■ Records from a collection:
● ● ● ● ●
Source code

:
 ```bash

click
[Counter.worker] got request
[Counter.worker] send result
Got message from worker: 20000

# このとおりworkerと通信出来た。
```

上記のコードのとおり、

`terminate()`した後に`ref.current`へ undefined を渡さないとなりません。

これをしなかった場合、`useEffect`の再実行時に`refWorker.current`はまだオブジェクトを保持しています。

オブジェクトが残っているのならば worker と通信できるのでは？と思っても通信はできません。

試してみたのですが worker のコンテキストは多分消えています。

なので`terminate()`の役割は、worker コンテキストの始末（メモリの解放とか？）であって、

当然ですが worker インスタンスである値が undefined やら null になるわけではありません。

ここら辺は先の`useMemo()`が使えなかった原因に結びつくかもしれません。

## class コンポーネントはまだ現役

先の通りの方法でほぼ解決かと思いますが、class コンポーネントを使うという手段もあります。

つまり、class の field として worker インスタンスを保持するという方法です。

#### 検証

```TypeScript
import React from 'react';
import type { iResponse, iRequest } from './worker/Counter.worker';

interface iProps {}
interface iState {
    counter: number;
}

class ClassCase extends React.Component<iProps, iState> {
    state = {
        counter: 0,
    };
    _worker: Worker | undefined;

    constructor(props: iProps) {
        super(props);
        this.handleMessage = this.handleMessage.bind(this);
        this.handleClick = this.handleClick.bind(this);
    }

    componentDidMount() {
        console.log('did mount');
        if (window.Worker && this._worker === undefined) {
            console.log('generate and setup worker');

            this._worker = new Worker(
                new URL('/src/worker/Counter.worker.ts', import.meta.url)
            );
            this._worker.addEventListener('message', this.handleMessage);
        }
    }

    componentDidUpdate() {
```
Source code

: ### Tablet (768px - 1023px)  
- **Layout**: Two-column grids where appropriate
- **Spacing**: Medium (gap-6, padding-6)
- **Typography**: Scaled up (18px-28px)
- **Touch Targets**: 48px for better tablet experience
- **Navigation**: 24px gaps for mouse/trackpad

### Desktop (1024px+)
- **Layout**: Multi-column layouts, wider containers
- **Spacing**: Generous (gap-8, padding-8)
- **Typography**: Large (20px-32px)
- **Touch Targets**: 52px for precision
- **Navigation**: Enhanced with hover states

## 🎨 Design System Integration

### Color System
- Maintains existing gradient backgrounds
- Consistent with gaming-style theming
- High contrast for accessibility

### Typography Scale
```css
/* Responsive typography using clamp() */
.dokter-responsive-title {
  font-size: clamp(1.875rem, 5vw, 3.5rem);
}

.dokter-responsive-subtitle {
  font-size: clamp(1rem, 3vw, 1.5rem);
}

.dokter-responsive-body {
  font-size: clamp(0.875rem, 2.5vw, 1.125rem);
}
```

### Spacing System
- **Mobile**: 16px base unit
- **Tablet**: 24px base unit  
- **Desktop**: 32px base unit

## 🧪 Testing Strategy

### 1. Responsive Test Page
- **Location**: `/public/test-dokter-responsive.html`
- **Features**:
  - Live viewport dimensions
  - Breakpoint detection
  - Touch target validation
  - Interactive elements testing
● ● ● ● ●
■ AIM OF THE EXERCISE:
All of the entries above must be output word for word.

■ SOLUTION FOR THIS TASK:
Source code

:
 ```bash

click
[Counter.worker] got request
[Counter.worker] send result
Got message from worker: 20000

# このとおりworkerと通信出来た。
```

上記のコードのとおり、

`terminate()`した後に`ref.current`へ undefined を渡さないとなりません。

これをしなかった場合、`useEffect`の再実行時に`refWorker.current`はまだオブジェクトを保持しています。

オブジェクトが残っているのならば worker と通信できるのでは？と思っても通信はできません。

試してみたのですが worker のコンテキストは多分消えています。

なので`terminate()`の役割は、worker コンテキストの始末（メモリの解放とか？）であって、

当然ですが worker インスタンスである値が undefined やら null になるわけではありません。

ここら辺は先の`useMemo()`が使えなかった原因に結びつくかもしれません。

## class コンポーネントはまだ現役

先の通りの方法でほぼ解決かと思いますが、class コンポーネントを使うという手段もあります。

つまり、class の field として worker インスタンスを保持するという方法です。

#### 検証

```TypeScript
import React from 'react';
import type { iResponse, iRequest } from './worker/Counter.worker';

interface iProps {}
interface iState {
    counter: number;
}

class ClassCase extends React.Component<iProps, iState> {
    state = {
        counter: 0,
    };
    _worker: Worker | undefined;

    constructor(props: iProps) {
        super(props);
        this.handleMessage = this.handleMessage.bind(this);
        this.handleClick = this.handleClick.bind(this);
    }

    componentDidMount() {
        console.log('did mount');
        if (window.Worker && this._worker === undefined) {
            console.log('generate and setup worker');

            this._worker = new Worker(
                new URL('/src/worker/Counter.worker.ts', import.meta.url)
            );
            this._worker.addEventListener('message', this.handleMessage);
        }
    }

    componentDidUpdate() {
```
Source code

: ### Tablet (768px - 1023px)  
- **Layout**: Two-column grids where appropriate
- **Spacing**: Medium (gap-6, padding-6)
- **Typography**: Scaled up (18px-28px)
- **Touch Targets**: 48px for better tablet experience
- **Navigation**: 24px gaps for mouse/trackpad

### Desktop (1024px+)
- **Layout**: Multi-column layouts, wider containers
- **Spacing**: Generous (gap-8, padding-8)
- **Typography**: Large (20px-32px)
- **Touch Targets**: 52px for precision
- **Navigation**: Enhanced with hover states

## 🎨 Design System Integration

### Color System
- Maintains existing gradient backgrounds
- Consistent with gaming-style theming
- High contrast for accessibility

### Typography Scale
```css
/* Responsive typography using clamp() */
.dokter-responsive-title {
  font-size: clamp(1.875rem, 5vw, 3.5rem);
}

.dokter-responsive-subtitle {
  font-size: clamp(1rem, 3vw, 1.5rem);
}

.dokter-responsive-body {
  font-size: clamp(0.875rem, 2.5vw, 1.125rem);
}
```

### Spacing System
- **Mobile**: 16px base unit
- **Tablet**: 24px base unit  
- **Desktop**: 32px base unit

## 🧪 Testing Strategy

### 1. Responsive Test Page
- **Location**: `/public/test-dokter-responsive.html`
- **Features**:
  - Live viewport dimensions
  - Breakpoint detection
  - Touch target validation
  - Interactive elements testing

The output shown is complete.